▶ Exercises to complete:
a - In the Australian dollar commentary, what range have 3y swap rates stayed within throughout 2018?
b - Pick up the Australian dollar commentary where it stops and continue it.

▶ Given passage:
Australian central bank (RBA) is scheduled for its monetary policy next week wherein it announces cash rates. With the RBA expected to be on hold for the foreseeable future short-maturity interest rates are well anchored. While 3y swap rates have been in a 2.10 – 2.35% range throughout 2018.
The Aussie’s mid-August slide to 0.72 on Turkey-inspired global risk aversion left it quite oversold when judged by our short-term fair value estimate, which remains near 0.75. AU-US yield differentials have continued to drift in the US dollar’s favour in recent weeks but Australia’s key commodity prices have been mixed, overall a little higher since mid-August and a long way above March lows. Still, AUD risks probably remain to the downside in September (0.70 handle), given the confluence of FOMC meeting, US review of China tariffs and EUR/Italy budget risks. By year-end we see AUDUSD back to 0.73.
AUDUSD risk-reversals (RRs): AUDUSD RRs have been bullish neutral (refer above nutshell). It is disingenuous to include AUD in an EM list, but its China / commodity linkages have resulted in a price response this year not too dissimilar from other EMs, hence this (questionable) stretch.

▶ Information provided:
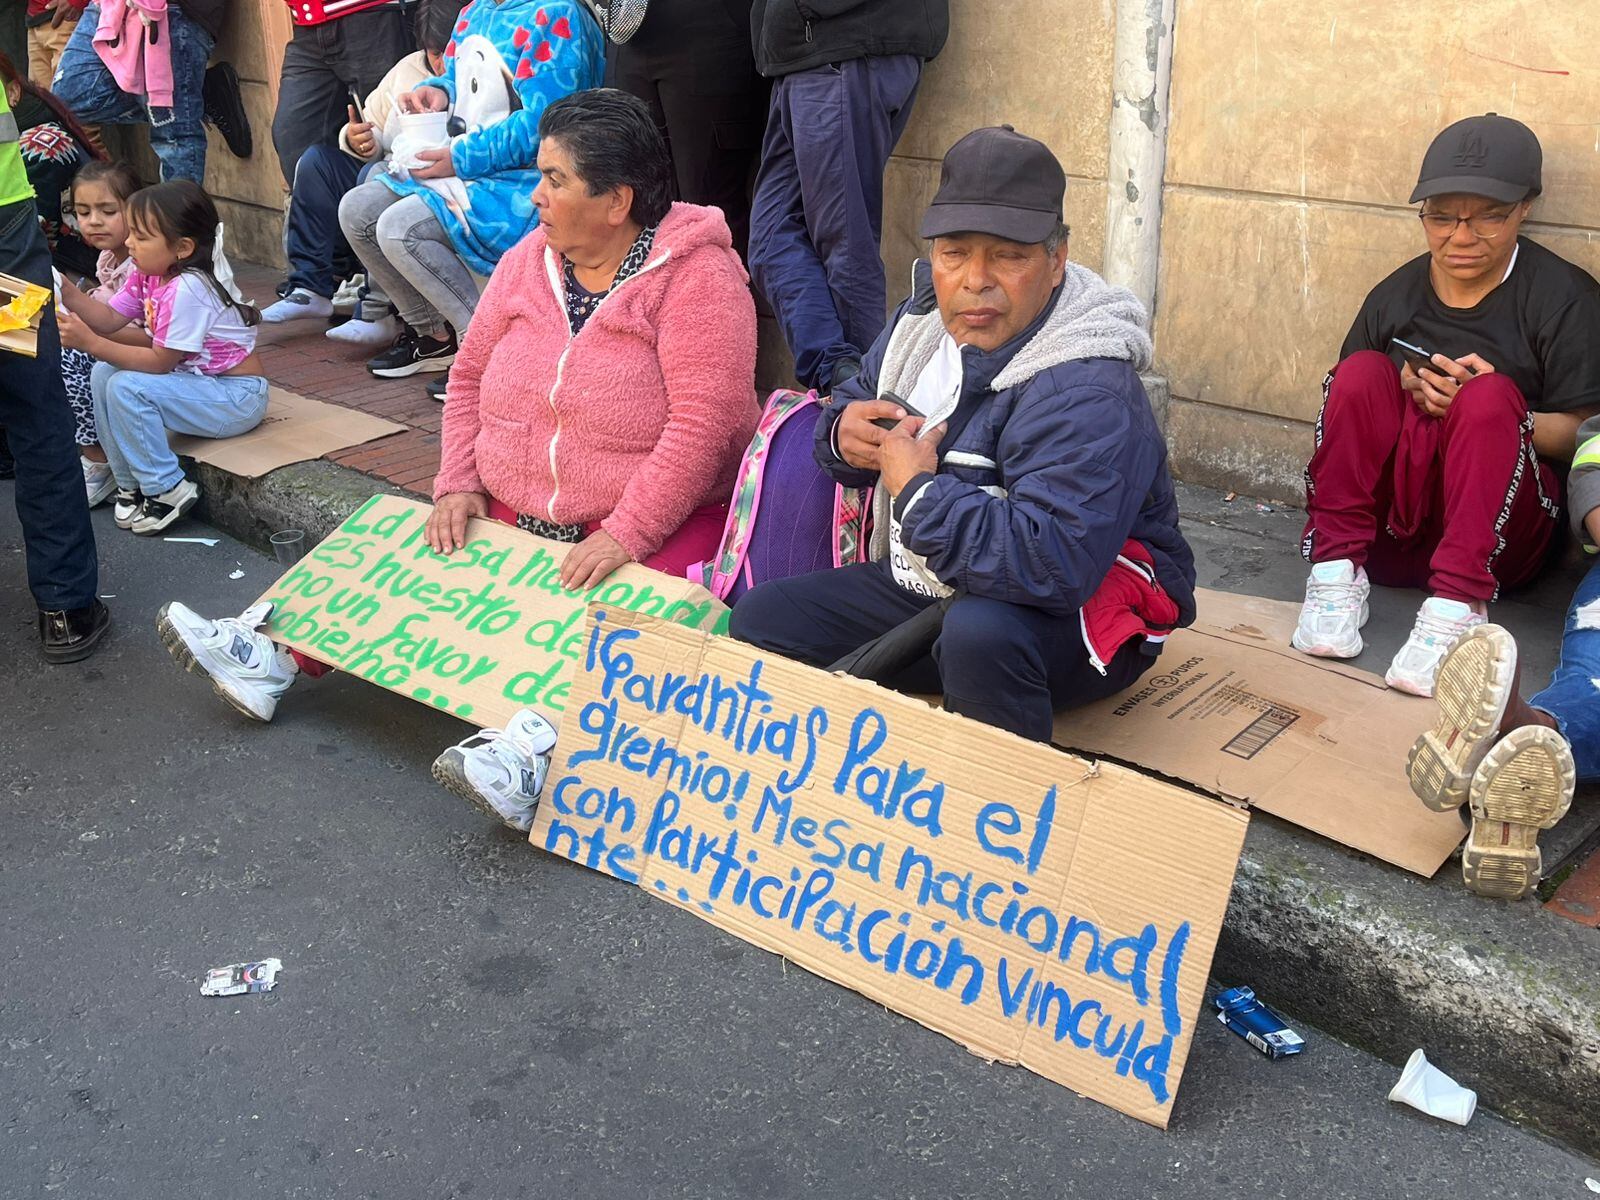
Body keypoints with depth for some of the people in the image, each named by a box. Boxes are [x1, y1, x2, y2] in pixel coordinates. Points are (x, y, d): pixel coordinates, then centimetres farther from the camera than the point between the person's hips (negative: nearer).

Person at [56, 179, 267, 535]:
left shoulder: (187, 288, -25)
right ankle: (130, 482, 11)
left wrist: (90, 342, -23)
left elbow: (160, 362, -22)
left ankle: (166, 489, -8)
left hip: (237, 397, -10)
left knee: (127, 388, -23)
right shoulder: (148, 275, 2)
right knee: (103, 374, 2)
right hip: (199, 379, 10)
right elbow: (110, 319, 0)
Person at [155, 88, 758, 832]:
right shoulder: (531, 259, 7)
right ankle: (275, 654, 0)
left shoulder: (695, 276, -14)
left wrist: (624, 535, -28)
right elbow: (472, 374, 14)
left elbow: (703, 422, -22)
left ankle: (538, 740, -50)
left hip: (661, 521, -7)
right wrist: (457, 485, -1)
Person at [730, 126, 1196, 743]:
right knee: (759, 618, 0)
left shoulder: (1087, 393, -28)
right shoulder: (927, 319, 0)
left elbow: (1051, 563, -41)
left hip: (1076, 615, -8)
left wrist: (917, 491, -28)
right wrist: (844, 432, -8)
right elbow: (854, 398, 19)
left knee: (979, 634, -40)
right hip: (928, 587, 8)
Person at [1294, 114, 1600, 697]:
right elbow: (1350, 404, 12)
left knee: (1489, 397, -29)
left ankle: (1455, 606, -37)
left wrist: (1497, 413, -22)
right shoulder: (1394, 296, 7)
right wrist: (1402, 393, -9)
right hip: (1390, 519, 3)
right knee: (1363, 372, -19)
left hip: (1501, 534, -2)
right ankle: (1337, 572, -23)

▶ Task-by-task outputs:
a - 2.10–2.35%

b -
With spec AUD positions fairly short on IMMs, there is room for a short squeeze higher in the currency that can dampen the elevated negative spot-vol correlation of recent weeks.
Thus, we intend shorting 3M 25D AUD puts vs 6M 25D AUD calls, vega-neutral in a box risk-reversal structure. This construct is net short gamma and skew, and can be construed as a moderately RV efficient way of selling AUD vol (refer 2nddiagram).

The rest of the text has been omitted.